I hope this fresh Bruschetta Chicken Pasta brings a little joy to your table. It is the perfect way to celebrate the bright flavors of the season with those you love. Happy cooking!
— Lidia
Ingredients
- 12 oz penne pasta
- 1 lb boneless skinless chicken breasts, cut into 1-inch pieces
- 2 tablespoons olive oil, divided
- 1 teaspoon dried Italian seasoning
- 4 large Roma tomatoes, diced
- 3 cloves garlic , minced
- 1/4 cup fresh basil, chiffonade
- 1/4 cup grated Parmesan cheese
- 2 tablespoons balsamic glaze
- Salt and black pepper to taste
Instructions
- Bring a large pot of salted water to a boil and cook pasta according to package instructions until al dente; drain and reserve 1/2 cup of pasta water.
- In a medium bowl, combine the diced tomatoes, minced garlic, half of the fresh basil, and 1 tablespoon of olive oil; season with salt and pepper and set aside to marinate.
- Season the chicken pieces with Italian seasoning, salt, and pepper.

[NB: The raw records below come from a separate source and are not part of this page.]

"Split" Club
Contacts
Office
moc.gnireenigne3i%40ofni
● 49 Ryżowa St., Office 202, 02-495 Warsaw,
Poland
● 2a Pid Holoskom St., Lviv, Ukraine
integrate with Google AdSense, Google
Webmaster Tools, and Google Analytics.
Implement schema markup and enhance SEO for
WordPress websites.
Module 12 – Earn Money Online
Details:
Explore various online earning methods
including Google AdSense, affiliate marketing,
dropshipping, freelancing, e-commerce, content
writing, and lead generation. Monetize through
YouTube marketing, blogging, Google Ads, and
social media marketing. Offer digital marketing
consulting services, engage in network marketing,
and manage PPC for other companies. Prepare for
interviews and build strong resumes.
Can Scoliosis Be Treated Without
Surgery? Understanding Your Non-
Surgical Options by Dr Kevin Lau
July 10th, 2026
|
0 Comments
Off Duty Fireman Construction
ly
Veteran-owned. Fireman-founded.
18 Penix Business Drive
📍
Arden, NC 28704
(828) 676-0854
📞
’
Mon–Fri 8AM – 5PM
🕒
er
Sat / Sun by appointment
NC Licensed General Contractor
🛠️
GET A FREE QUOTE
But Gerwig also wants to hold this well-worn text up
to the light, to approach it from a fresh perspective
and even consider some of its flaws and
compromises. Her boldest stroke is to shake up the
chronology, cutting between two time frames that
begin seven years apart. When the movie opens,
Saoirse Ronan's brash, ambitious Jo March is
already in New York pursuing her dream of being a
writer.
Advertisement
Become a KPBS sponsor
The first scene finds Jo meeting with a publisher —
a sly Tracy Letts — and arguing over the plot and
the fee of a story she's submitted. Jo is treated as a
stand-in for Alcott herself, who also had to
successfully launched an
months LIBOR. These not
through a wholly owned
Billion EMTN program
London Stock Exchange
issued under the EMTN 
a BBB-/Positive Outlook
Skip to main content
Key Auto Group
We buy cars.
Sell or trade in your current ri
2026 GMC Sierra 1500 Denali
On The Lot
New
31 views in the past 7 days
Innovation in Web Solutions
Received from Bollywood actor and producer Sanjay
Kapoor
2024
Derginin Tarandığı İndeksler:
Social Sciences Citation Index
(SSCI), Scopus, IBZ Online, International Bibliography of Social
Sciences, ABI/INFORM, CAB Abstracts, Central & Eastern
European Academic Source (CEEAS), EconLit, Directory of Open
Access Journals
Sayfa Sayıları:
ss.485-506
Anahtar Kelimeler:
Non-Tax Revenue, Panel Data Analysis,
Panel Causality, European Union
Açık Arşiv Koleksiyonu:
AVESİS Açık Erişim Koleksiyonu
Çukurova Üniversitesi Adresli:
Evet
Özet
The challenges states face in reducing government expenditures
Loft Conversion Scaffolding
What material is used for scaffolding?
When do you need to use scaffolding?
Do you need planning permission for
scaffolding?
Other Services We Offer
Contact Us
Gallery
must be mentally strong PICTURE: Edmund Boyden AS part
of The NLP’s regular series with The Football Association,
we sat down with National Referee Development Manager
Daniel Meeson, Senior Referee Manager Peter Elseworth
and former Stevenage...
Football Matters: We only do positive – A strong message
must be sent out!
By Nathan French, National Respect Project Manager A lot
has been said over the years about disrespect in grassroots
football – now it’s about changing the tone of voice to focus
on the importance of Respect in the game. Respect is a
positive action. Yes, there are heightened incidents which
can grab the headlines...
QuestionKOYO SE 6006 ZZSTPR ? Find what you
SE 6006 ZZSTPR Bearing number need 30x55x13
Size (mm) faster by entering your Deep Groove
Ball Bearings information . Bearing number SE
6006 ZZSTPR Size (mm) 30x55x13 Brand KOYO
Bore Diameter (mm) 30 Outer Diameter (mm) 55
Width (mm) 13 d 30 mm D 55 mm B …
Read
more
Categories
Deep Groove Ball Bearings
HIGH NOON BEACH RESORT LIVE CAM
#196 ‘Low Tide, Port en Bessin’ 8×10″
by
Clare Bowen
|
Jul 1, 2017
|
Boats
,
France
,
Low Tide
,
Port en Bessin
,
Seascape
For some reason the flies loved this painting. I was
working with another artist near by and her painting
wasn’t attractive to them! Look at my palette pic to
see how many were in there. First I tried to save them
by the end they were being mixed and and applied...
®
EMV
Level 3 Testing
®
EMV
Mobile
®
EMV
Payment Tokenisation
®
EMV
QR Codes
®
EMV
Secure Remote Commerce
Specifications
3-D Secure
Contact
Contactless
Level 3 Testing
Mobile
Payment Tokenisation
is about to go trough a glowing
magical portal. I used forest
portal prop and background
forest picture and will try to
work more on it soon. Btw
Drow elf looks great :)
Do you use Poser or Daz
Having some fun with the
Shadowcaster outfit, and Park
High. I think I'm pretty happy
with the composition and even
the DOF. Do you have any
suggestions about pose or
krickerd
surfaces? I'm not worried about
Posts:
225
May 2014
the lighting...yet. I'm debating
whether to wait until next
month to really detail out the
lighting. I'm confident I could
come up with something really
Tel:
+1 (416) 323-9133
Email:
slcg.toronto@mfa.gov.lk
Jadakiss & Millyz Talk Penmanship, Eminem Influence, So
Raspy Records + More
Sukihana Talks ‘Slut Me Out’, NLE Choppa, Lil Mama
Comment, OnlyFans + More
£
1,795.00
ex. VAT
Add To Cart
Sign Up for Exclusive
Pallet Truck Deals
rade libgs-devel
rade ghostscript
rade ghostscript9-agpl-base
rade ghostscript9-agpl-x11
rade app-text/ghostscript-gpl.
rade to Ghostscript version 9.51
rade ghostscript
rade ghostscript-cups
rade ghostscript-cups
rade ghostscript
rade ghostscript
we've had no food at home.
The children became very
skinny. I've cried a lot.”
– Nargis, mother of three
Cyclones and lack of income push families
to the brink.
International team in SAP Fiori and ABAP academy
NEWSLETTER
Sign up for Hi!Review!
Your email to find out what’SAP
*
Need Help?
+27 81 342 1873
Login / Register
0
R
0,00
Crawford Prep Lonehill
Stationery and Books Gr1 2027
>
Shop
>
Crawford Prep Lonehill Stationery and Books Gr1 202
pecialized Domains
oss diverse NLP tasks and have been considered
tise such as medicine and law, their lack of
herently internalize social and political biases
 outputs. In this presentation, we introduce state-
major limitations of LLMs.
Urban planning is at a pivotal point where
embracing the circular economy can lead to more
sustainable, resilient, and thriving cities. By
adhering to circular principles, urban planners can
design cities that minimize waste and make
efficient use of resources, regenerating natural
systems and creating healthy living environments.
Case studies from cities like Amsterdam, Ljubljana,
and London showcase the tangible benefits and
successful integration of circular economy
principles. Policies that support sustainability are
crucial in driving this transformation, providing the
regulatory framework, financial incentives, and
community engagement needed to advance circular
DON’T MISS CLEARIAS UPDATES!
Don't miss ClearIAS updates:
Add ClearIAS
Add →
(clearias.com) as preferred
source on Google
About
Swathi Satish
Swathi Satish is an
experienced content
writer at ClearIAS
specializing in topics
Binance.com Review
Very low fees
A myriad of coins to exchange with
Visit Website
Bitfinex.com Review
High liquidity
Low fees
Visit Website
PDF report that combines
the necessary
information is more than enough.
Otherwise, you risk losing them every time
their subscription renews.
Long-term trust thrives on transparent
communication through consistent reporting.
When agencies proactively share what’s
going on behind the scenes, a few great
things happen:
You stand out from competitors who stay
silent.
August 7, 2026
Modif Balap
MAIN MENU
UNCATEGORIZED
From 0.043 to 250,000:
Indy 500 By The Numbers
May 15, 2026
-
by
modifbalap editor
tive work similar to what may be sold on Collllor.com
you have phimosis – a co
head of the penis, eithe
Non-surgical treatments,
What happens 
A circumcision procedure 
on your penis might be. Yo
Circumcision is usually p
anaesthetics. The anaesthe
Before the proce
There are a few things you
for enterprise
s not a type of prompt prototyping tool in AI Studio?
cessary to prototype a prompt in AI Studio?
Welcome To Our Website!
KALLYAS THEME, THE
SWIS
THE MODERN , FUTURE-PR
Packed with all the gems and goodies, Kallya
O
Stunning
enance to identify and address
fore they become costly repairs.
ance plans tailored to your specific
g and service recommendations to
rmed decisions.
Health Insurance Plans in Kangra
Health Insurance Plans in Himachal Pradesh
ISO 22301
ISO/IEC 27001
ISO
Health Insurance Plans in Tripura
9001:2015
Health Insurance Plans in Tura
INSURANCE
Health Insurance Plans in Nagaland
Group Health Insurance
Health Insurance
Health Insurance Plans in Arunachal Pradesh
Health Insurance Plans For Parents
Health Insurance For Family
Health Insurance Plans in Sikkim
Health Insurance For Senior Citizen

- Heat the remaining 1 tablespoon of olive oil in a large skillet over medium-high heat; add chicken and cook for 6-8 minutes until golden brown and internal temperature reaches 165°F (74°C).
- Add the cooked pasta and reserved pasta water to the skillet with the chicken, tossing to coat over low heat.
- Remove the skillet from heat and fold in the prepared tomato bruschetta mixture.
- Serve immediately garnished with the remaining basil, Parmesan cheese, and a drizzle of balsamic glaze.